Your response should consist solely of the lines from the one containing "Je ontvangt van" through the final line of the entries, repeated exactly.

- - - -

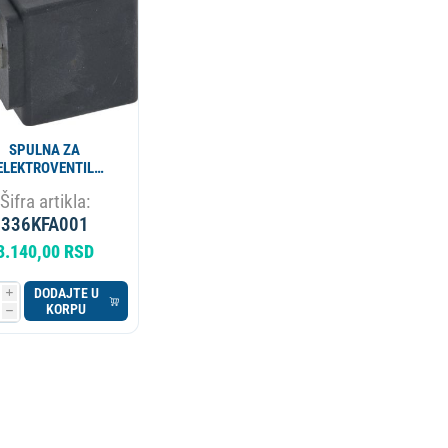
SPULNA ZA
ELEKTROVENTIL
CIFER PARKER ZA
Šifra artikla:
KAFE APARAT
20/240V 9W 50Hz
336KFA001
3.140,00 RSD
DODAJTE U
i
KORPU
h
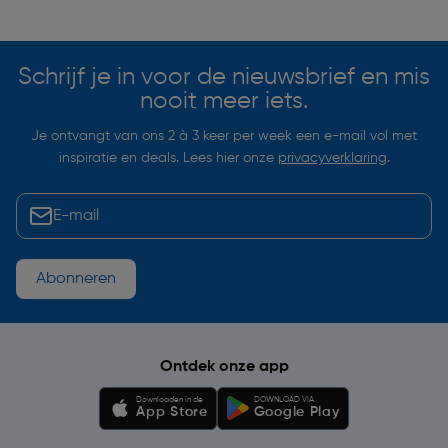
Soortgelijke artikelen
Schrijf je in voor de nieuwsbrief en mis
nooit meer iets.
Je ontvangt van ons 2 à 3 keer per week een e-mail vol met
inspiratie en deals. Lees hier onze
privacyverklaring
.
Abonneren
Ontdek onze app
Downloaden in de
DOWNLOAD VIA
App Store
Google Play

- - - -

RESULT OF THIS TASK:
Je ontvangt van ons 2 à 3 keer per week een e-mail vol met
inspiratie en deals. Lees hier onze
privacyverklaring
.
Abonneren
Ontdek onze app
Downloaden in de
DOWNLOAD VIA
App Store
Google Play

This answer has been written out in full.